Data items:
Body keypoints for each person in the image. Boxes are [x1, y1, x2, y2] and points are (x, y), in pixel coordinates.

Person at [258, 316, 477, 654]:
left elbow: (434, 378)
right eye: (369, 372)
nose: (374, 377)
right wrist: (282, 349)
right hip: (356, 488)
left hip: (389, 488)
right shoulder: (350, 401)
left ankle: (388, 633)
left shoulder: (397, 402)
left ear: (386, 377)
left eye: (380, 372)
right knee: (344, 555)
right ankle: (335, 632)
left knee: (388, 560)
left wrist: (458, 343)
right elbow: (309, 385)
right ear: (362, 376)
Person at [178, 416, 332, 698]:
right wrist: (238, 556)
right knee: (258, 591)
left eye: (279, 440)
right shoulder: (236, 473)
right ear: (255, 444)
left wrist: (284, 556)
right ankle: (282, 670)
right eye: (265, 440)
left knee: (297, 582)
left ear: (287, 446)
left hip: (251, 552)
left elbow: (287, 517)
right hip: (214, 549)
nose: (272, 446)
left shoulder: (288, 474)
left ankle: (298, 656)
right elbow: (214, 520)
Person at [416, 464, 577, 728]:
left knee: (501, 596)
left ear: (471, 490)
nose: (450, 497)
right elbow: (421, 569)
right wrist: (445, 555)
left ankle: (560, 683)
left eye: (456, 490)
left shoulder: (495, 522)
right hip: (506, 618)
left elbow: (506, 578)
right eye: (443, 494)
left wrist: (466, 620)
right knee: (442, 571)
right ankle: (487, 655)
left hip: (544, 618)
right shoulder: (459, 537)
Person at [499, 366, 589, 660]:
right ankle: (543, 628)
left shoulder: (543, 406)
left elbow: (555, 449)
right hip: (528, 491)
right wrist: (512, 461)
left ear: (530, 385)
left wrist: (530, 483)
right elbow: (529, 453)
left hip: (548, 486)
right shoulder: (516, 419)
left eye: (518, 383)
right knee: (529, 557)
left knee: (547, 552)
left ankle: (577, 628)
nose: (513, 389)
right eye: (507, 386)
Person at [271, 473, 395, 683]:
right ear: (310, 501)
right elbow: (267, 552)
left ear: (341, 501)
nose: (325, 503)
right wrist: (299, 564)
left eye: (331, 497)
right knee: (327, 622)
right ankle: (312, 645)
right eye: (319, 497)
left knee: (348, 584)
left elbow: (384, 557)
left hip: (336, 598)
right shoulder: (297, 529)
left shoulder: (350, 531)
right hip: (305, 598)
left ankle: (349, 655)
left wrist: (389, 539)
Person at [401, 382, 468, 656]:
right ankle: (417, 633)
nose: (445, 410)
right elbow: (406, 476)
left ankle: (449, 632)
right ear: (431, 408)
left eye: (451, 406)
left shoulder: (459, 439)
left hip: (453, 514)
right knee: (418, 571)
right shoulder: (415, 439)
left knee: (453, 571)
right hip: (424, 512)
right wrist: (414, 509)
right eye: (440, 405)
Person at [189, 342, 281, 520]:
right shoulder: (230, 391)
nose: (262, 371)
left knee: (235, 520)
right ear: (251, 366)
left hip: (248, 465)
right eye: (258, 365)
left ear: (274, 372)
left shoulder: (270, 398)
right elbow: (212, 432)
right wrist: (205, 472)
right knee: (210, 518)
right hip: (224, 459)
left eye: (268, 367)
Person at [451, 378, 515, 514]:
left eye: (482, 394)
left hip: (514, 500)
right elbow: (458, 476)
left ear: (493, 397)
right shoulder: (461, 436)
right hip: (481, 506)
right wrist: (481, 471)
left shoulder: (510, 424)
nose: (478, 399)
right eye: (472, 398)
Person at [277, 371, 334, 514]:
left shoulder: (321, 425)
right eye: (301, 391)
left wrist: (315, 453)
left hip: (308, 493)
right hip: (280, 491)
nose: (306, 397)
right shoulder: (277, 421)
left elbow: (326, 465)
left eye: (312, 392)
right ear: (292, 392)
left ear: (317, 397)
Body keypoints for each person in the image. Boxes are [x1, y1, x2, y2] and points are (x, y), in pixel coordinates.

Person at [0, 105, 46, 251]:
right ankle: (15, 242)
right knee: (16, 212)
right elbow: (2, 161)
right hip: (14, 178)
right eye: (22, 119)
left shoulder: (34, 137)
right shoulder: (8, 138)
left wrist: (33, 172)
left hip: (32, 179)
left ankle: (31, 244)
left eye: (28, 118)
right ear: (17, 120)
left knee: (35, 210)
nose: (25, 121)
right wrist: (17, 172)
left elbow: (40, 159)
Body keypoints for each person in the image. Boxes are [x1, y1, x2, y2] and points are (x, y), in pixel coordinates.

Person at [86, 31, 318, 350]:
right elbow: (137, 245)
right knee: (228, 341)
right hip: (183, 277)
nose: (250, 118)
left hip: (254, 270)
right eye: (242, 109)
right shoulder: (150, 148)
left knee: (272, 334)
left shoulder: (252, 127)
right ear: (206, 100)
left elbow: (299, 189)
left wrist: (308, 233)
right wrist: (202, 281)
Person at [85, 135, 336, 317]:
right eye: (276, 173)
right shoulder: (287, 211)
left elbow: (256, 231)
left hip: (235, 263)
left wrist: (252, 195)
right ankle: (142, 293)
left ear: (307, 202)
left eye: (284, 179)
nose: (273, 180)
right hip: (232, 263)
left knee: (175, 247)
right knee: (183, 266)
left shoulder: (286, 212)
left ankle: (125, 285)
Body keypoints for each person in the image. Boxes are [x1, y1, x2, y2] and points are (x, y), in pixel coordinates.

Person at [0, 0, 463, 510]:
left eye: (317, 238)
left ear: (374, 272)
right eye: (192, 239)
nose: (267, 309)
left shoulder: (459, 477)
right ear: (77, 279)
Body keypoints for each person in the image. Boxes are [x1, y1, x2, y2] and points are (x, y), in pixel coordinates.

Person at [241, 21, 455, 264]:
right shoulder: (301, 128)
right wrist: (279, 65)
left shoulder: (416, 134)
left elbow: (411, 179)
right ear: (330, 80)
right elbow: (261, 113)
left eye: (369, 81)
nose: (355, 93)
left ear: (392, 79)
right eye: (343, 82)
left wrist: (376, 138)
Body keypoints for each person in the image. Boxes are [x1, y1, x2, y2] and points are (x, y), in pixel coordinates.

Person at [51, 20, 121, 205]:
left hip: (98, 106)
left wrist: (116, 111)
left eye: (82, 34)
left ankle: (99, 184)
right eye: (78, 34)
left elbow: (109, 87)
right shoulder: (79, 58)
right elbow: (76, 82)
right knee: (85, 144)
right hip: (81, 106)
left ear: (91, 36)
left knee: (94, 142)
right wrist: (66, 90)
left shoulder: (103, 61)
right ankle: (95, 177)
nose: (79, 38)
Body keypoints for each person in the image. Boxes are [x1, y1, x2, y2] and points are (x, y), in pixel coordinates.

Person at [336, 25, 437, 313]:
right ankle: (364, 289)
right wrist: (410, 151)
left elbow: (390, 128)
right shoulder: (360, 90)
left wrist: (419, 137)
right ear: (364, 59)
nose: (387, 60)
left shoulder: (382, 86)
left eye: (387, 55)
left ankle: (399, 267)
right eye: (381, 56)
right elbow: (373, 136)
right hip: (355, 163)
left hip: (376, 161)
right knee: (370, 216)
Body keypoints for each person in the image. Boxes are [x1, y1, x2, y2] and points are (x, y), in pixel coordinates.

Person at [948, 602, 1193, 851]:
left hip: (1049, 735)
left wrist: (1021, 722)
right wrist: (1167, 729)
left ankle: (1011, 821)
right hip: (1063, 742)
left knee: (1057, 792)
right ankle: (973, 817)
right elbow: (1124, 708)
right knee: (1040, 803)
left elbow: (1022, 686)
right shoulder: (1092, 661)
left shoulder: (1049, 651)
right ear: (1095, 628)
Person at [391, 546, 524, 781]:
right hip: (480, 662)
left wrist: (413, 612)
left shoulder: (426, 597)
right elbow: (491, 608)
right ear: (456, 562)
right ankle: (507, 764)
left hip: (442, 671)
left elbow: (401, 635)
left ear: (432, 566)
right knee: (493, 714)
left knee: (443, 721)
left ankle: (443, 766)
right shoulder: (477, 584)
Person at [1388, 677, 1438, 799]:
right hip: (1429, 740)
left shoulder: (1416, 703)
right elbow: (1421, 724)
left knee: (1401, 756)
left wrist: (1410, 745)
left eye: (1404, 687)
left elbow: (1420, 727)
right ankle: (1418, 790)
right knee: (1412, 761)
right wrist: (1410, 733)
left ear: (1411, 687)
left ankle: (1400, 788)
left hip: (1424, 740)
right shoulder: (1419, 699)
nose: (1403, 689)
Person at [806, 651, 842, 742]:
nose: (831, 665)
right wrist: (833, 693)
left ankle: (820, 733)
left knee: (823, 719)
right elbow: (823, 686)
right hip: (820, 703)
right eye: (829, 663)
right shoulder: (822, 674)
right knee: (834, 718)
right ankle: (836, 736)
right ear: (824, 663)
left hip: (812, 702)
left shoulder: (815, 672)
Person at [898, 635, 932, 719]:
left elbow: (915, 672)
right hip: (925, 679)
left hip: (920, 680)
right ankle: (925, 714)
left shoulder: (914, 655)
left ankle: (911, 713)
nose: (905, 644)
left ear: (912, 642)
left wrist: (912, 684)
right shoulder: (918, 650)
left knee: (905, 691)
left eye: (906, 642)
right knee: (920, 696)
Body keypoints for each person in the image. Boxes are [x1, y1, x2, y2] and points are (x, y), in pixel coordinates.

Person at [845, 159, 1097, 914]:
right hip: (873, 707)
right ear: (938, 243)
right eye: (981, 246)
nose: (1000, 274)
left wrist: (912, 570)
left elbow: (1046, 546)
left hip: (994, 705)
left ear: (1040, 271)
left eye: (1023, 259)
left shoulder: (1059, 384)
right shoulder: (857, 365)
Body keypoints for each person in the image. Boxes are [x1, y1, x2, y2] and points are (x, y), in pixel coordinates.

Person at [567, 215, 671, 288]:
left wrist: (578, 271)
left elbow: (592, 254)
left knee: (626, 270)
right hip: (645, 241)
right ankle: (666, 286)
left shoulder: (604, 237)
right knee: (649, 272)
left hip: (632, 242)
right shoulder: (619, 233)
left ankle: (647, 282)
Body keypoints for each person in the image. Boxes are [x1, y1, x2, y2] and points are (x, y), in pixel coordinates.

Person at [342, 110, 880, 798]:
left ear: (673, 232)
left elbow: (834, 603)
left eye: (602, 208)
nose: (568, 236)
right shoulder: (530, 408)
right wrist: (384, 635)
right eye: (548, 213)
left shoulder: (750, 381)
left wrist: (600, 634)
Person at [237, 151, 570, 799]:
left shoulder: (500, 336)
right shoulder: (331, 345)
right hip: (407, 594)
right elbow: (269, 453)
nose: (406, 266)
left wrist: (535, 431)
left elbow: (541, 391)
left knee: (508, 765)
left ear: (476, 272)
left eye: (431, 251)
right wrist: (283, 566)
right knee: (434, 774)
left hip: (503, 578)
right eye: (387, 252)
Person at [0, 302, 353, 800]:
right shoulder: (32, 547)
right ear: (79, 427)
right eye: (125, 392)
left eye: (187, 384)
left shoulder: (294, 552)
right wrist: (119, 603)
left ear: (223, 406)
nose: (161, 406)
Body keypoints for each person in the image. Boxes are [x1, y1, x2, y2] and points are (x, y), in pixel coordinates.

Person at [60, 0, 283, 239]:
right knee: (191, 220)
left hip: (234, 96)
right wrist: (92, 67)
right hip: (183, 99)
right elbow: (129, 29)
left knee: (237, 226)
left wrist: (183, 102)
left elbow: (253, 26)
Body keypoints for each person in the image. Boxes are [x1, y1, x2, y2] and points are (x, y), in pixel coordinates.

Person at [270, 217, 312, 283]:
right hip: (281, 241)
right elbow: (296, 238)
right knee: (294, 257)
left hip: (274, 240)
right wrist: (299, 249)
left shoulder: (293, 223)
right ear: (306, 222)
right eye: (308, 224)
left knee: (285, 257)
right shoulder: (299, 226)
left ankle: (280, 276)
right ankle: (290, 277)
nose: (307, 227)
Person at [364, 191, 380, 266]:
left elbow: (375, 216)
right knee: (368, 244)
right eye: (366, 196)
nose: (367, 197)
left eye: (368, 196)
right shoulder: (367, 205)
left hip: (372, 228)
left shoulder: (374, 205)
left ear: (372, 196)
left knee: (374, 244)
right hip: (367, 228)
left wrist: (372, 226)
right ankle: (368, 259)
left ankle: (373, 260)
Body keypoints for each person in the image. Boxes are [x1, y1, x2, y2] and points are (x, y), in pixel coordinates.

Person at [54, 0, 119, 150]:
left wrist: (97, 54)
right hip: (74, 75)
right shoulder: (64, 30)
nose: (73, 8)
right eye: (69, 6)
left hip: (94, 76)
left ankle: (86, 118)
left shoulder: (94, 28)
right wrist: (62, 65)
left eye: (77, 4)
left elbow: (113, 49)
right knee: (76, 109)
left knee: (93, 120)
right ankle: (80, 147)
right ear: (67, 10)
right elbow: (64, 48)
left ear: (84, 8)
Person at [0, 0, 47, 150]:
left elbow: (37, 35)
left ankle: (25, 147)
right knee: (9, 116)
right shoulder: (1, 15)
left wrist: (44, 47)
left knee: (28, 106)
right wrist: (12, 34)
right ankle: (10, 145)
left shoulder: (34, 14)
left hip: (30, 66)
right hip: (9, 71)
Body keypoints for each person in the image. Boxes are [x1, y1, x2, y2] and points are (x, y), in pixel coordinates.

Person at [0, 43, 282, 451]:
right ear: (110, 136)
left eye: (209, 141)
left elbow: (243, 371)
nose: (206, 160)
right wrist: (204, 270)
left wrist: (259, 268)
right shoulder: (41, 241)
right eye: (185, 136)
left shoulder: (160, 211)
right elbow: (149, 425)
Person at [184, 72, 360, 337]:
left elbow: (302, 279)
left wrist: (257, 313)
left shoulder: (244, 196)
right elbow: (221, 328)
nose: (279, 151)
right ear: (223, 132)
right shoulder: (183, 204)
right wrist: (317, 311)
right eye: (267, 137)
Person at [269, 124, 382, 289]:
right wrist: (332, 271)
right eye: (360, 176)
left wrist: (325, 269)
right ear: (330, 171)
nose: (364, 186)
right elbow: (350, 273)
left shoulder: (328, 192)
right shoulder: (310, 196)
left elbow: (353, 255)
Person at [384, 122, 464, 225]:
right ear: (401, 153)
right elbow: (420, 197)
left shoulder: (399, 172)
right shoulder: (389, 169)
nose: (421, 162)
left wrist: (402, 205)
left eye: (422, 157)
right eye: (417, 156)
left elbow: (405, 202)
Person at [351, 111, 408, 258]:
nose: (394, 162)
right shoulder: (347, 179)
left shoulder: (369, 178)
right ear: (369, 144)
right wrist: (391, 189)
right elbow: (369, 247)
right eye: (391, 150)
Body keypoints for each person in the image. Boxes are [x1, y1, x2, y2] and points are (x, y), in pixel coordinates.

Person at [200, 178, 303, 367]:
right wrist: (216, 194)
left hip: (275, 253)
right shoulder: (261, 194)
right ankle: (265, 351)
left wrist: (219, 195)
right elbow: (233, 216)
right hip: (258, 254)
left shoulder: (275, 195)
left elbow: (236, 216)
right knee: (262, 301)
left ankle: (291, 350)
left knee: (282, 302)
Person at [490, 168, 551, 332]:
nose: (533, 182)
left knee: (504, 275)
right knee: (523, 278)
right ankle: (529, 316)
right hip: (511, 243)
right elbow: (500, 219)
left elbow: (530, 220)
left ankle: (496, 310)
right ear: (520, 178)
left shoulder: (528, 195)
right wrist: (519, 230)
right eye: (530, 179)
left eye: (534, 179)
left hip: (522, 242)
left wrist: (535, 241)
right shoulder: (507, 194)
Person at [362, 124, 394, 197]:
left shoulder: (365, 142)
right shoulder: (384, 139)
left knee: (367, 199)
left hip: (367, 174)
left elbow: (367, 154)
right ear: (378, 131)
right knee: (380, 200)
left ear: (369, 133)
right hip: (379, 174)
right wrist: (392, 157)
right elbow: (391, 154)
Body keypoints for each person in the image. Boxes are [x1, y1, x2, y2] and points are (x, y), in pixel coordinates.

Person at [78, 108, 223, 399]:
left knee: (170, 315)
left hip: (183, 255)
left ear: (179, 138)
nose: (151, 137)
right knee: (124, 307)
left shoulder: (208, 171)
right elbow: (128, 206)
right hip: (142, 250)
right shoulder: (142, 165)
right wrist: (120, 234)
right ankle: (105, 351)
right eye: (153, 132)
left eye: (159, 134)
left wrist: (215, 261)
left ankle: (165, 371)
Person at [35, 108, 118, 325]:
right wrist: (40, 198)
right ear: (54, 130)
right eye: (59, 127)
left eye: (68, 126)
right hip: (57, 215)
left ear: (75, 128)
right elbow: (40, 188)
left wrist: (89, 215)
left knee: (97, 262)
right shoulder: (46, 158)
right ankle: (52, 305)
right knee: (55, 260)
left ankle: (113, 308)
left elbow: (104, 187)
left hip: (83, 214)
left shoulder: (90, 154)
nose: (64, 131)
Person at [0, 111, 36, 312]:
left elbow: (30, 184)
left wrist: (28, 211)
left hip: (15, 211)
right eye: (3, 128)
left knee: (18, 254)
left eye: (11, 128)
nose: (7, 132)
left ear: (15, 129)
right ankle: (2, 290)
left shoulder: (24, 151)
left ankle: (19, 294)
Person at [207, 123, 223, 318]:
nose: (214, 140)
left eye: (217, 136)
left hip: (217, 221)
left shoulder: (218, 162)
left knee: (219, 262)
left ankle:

Exercise:
With the line containing "left elbow: (506, 578)" as the last one, please set down exactly the lines of the records above from their very first line, and nothing more.

Result for this task:
Body keypoints for each person in the image. Boxes are [x1, y1, x2, y2] and points are (x, y), in pixel coordinates.

Person at [258, 316, 477, 654]:
left elbow: (434, 378)
right eye: (369, 372)
nose: (374, 377)
right wrist: (282, 349)
right hip: (356, 488)
left hip: (389, 488)
right shoulder: (350, 401)
left ankle: (388, 633)
left shoulder: (397, 402)
left ear: (386, 377)
left eye: (380, 372)
right knee: (344, 555)
right ankle: (335, 632)
left knee: (388, 560)
left wrist: (458, 343)
right elbow: (309, 385)
right ear: (362, 376)
Person at [178, 416, 332, 698]:
right wrist: (238, 556)
right knee: (258, 591)
left eye: (279, 440)
right shoulder: (236, 473)
right ear: (255, 444)
left wrist: (284, 556)
right ankle: (282, 670)
right eye: (265, 440)
left knee: (297, 582)
left ear: (287, 446)
left hip: (251, 552)
left elbow: (287, 517)
right hip: (214, 549)
nose: (272, 446)
left shoulder: (288, 474)
left ankle: (298, 656)
right elbow: (214, 520)
Person at [416, 464, 577, 728]:
left knee: (501, 596)
left ear: (471, 490)
nose: (450, 497)
right elbow: (421, 569)
right wrist: (445, 555)
left ankle: (560, 683)
left eye: (456, 490)
left shoulder: (495, 522)
right hip: (506, 618)
left elbow: (506, 578)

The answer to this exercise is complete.